= Beginning of Section =

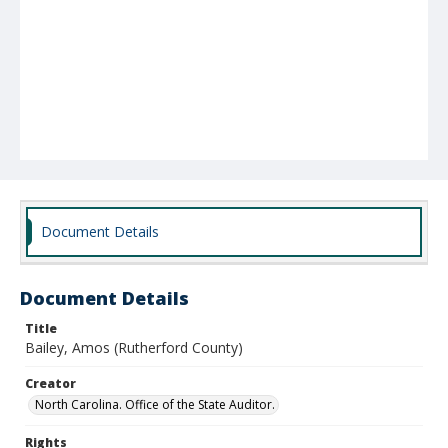
Document Details
Document Details
Title
Bailey, Amos (Rutherford County)
Creator
North Carolina. Office of the State Auditor.
Rights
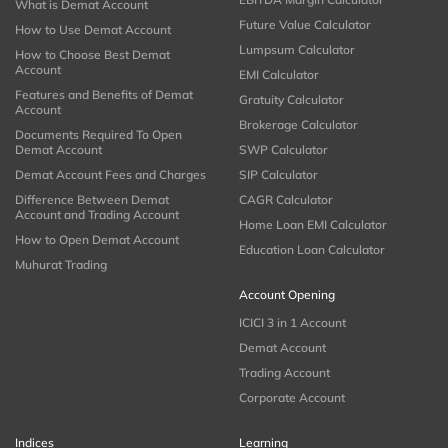
What is Demat Account
Future Value Calculator
How to Use Demat Account
Lumpsum Calculator
How to Choose Best Demat
Account
EMI Calculator
Features and Benefits of Demat
Gratuity Calculator
Account
Brokerage Calculator
Documents Required To Open
Demat Account
SWP Calculator
Demat Account Fees and Charges
SIP Calculator
Difference Between Demat
CAGR Calculator
Account and Trading Account
Home Loan EMI Calculator
How to Open Demat Account
Education Loan Calculator
Muhurat Trading
Account Opening
ICICI 3 in 1 Account
Demat Account
Trading Account
Corporate Account
Indices
Learning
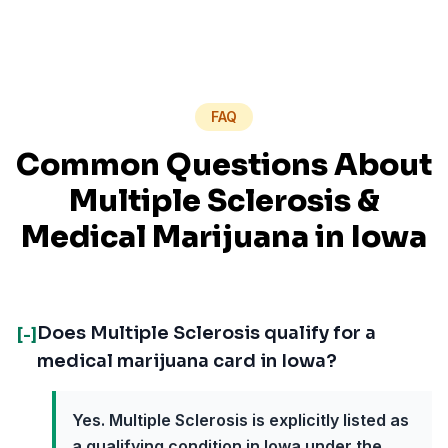
FAQ
Common Questions About
Multiple Sclerosis
&
Medical Marijuana in
Iowa
Does Multiple Sclerosis qualify for a
[-]
medical marijuana card in Iowa?
Yes. Multiple Sclerosis is explicitly listed as
a qualifying condition in Iowa under the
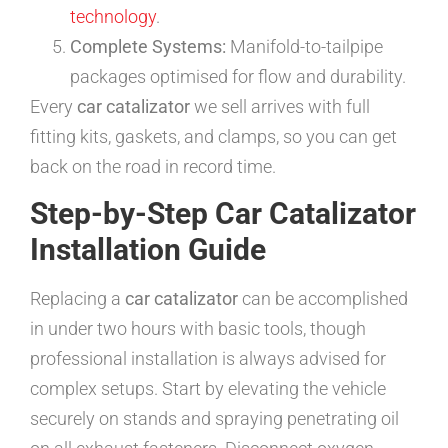
technology
.
Complete Systems:
Manifold-to-tailpipe
packages optimised for flow and durability.
Every
car catalizator
we sell arrives with full
fitting kits, gaskets, and clamps, so you can get
back on the road in record time.
Step-by-Step Car Catalizator
Installation Guide
Replacing a
car catalizator
can be accomplished
in under two hours with basic tools, though
professional installation is always advised for
complex setups. Start by elevating the vehicle
securely on stands and spraying penetrating oil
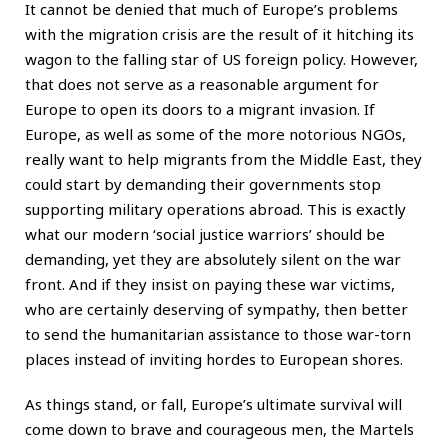
It cannot be denied that much of Europe’s problems
with the migration crisis are the result of it hitching its
wagon to the falling star of US foreign policy. However,
that does not serve as a reasonable argument for
Europe to open its doors to a migrant invasion. If
Europe, as well as some of the more notorious NGOs,
really want to help migrants from the Middle East, they
could start by demanding their governments stop
supporting military operations abroad. This is exactly
what our modern ‘social justice warriors’ should be
demanding, yet they are absolutely silent on the war
front. And if they insist on paying these war victims,
who are certainly deserving of sympathy, then better
to send the humanitarian assistance to those war-torn
places instead of inviting hordes to European shores.
As things stand, or fall, Europe’s ultimate survival will
come down to brave and courageous men, the Martels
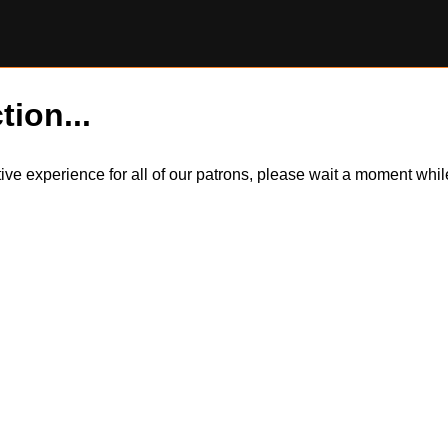
tion...
itive experience for all of our patrons, please wait a moment wh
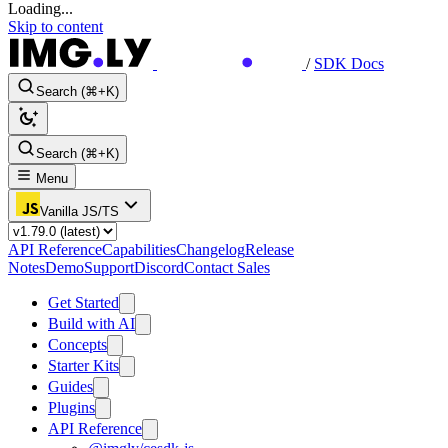
Loading...
Skip to content
/
SDK Docs
Search (⌘+K)
Search (⌘+K)
Menu
Vanilla JS/TS
API Reference
Capabilities
Changelog
Release
Notes
Demo
Support
Discord
Contact Sales
Get Started
Build with AI
Concepts
Starter Kits
Guides
Plugins
API Reference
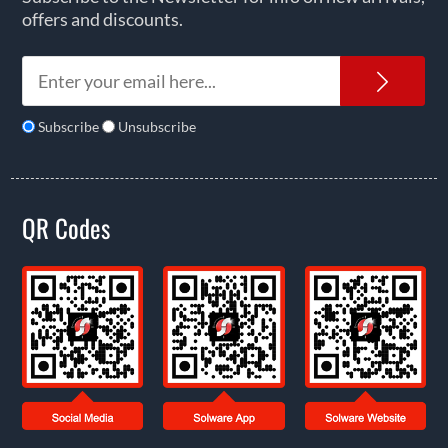
offers and discounts.
News
Subscribe
Unsubscribe
QR Codes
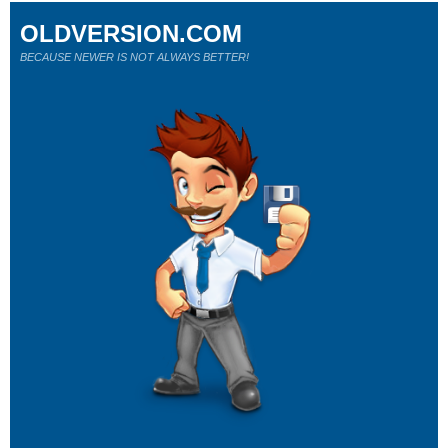
OLDVERSION.COM
BECAUSE NEWER IS NOT ALWAYS BETTER!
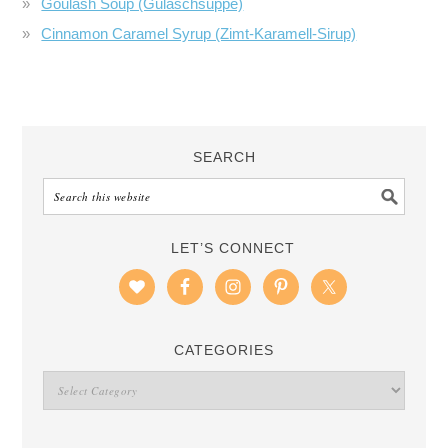
Goulash Soup (Gulaschsuppe)
Cinnamon Caramel Syrup (Zimt-Karamell-Sirup)
SEARCH
LET’S CONNECT
CATEGORIES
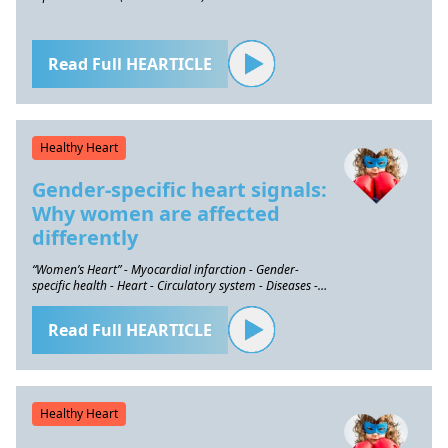
Read Full HEARTICLE
Healthy Heart
Gender-specific heart signals:
Why women are affected
differently
“Women’s Heart” - Myocardial infarction - Gender-
specific health - Heart - Circulatory system - Diseases -
Prevention
Read Full HEARTICLE
Healthy Heart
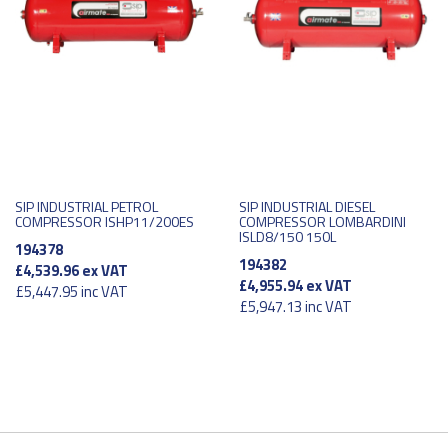
SIP INDUSTRIAL PETROL
SIP INDUSTRIAL DIESEL
COMPRESSOR ISHP11/200ES
COMPRESSOR LOMBARDINI
ISLD8/150 150L
194378
194382
£4,539.96
ex VAT
£4,955.94
ex VAT
£5,447.95
inc VAT
£5,947.13
inc VAT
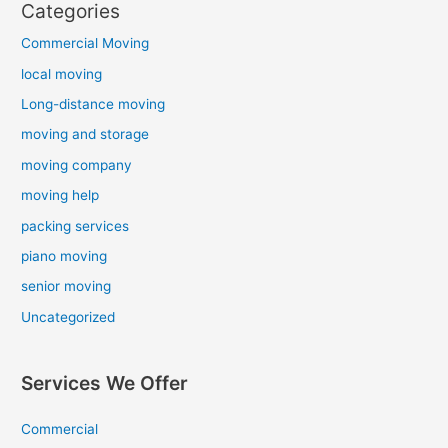
Categories
Commercial Moving
local moving
Long-distance moving
moving and storage
moving company
moving help
packing services
piano moving
senior moving
Uncategorized
Services We Offer
Commercial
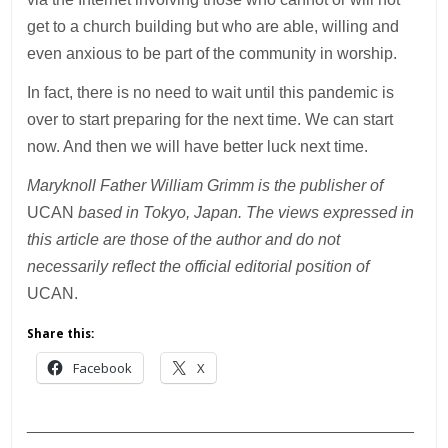
get to a church building but who are able, willing and
even anxious to be part of the community in worship.
In fact, there is no need to wait until this pandemic is
over to start preparing for the next time. We can start
now. And then we will have better luck next time.
Maryknoll Father William Grimm is the publisher of
UCAN
based in Tokyo, Japan. The views expressed in
this article are those of the author and do not
necessarily reflect the official editorial position of
UCAN.
Share this:
Facebook
X
___________________________________________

= End of Section =

▸ **WHAT IS REQUIRED**
Read the material above and copy out each line holding "INDUSTRIAL".

▸ **PROBLEM SOLUTION**
SIP INDUSTRIAL PETROL
SIP INDUSTRIAL DIESEL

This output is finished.